Da qualche parte in Europa, metà del ventesimo secolo. Il cinquantenne Albert deve badare Mia che di anni ne ha dieci. Il compito più importante è occuparsi della dentiera di ghiaccio che deve essere cambiata più volte al giorno. Vivono da soli in un grande appartamento: le persiane sono sempre chiuse, Mia non esce mai e la giornata scorre secondo un rituale immutabile. Ogni settimana, il telefono suona e una voce maschile interroga Albert sulla salute della ragazza. Ogni settimana Albert risponde con le stesse risposte, finché un giorno quella voce comunica ad Albert che dovrà portare la ragazza a Parigi. Devastato, il mondo di Albert si sgretola lentamente.
 
Earwig non è altro che la constatazione di un talento indiscusso per una regista del cinema di genere tra le più importanti di sempre. Con tre film in due decenni, Lucile Hadžihalilović, dimostra a mio modo di riuscire ad essere molto più enigmatica e disturbante della cinematografia del marito, un Gaspar Noè ormai da anni eccessivamente quotato da critica e pubblico. Lucille ha una dote certa che la consacra come una sorta di strega post contemporanea.
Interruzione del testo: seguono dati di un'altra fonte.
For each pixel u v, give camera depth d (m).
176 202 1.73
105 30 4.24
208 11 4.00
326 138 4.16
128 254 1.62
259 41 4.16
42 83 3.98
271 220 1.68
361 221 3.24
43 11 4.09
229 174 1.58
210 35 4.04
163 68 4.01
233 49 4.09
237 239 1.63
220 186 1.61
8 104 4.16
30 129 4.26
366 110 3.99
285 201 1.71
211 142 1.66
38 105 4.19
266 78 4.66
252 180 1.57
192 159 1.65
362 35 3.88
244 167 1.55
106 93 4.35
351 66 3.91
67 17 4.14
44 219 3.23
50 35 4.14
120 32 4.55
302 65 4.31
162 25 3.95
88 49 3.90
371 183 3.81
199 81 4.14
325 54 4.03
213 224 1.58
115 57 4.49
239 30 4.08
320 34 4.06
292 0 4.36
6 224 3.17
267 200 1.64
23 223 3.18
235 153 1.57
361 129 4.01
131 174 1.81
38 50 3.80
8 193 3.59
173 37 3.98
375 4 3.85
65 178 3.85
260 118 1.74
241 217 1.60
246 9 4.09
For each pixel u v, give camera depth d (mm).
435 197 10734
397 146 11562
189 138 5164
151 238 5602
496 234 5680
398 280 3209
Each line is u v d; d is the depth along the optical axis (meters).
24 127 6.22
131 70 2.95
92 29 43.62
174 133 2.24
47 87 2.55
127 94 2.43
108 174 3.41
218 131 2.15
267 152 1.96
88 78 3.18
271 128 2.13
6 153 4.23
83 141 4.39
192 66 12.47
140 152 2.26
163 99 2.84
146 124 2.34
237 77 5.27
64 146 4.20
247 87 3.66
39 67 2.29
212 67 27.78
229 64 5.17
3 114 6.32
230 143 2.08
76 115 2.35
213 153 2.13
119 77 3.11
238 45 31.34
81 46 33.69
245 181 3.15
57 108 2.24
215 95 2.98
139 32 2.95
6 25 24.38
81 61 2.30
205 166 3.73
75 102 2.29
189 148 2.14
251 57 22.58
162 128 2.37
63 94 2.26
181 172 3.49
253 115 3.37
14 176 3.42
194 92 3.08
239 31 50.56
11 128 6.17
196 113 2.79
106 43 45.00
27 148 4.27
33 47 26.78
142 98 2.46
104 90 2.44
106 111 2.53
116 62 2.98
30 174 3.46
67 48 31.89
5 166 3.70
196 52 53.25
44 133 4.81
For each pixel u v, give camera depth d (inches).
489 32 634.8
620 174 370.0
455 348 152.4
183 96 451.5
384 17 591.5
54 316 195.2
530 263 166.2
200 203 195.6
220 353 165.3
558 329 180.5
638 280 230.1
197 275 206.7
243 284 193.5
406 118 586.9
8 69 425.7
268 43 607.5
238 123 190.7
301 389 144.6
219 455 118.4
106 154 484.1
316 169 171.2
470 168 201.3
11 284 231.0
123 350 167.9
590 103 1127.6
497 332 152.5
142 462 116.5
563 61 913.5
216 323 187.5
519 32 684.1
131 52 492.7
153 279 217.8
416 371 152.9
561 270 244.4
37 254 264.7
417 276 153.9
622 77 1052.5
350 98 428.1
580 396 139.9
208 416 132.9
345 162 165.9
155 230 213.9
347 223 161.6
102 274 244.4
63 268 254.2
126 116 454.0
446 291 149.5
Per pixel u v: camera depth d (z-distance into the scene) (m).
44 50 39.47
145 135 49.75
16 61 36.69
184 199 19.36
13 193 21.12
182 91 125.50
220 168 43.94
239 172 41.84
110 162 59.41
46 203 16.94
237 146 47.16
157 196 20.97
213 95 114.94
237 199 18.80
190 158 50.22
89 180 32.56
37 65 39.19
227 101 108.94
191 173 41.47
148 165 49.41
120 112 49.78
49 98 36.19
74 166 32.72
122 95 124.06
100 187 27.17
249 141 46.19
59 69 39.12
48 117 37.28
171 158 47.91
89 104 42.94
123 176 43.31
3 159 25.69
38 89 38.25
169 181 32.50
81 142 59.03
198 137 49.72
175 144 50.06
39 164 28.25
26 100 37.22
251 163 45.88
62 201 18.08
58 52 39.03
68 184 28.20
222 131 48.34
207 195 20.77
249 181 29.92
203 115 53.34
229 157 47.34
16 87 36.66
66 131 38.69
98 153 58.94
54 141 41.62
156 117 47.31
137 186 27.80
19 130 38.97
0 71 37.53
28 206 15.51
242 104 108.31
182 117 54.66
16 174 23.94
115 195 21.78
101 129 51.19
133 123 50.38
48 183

Da un lato il suo riuscire a creare un cinema ipnotico, poetico, suggestivo, enigmatico, viscerale, criptico, ammaliante, disturbante ma soprattutto esoterico e poi quello di avere una grazia e un'eleganza che sembrano riportare le sue opere a dei quadri del passato dove la stessa scansione del tempo avviene in maniera inquietante come se fosse parte di un gioco in cui solo lei conosce i segreti e gli ingranaggi divertendosi a giocare con il pubblico.
Lucile condivide una sua personale idea di politica d'autrice come altri outsider della sua generazione, ad esempio Ben Weathley, ovvero come spesso accade nelle loro interviste amare il non detto e il non spiegato i quali acquistano un valore e risaltano più che mai in particolar modo nei finali aperti che spesso e volentieri mandano a male quel pubblico che vuole avere sempre tutto sotto controllo.
In questo caso poi la scena che chiude, il climax finale del film, è una delle scene più disturbanti, crudeli e cannibali ma allo stesso tempo romantiche che si siano mai viste nella settima arte.
Da considerare ancora un ruolo come sempre fondamentale nel cinema dell'autrice ovvero il suono, una colonna sonora minimale che amplifica il disagio in scena tutto scandito da poche note di campane, qualche scricchiolio, ticchettii, dove nei primi due atti non ci sono praticamente dialoghi e dove solo nel terzo atto nell'apertura esterna tra Celeste e Lawrence, il film oserà rivelarci qualcosa. In ultimo alcune scene sono davvero ammalianti per come nella ricerca estetica riescano ad imprimersi con così tanta forza, una su tutte quella del quadro dove vede Albert nella stanza chiusa e buia cercare dettagli con un accendino che sbuffa qualche sprazzo di luce e dove dal suo sguardo e nei particolari sembra nascondersi una molteplicità di significati.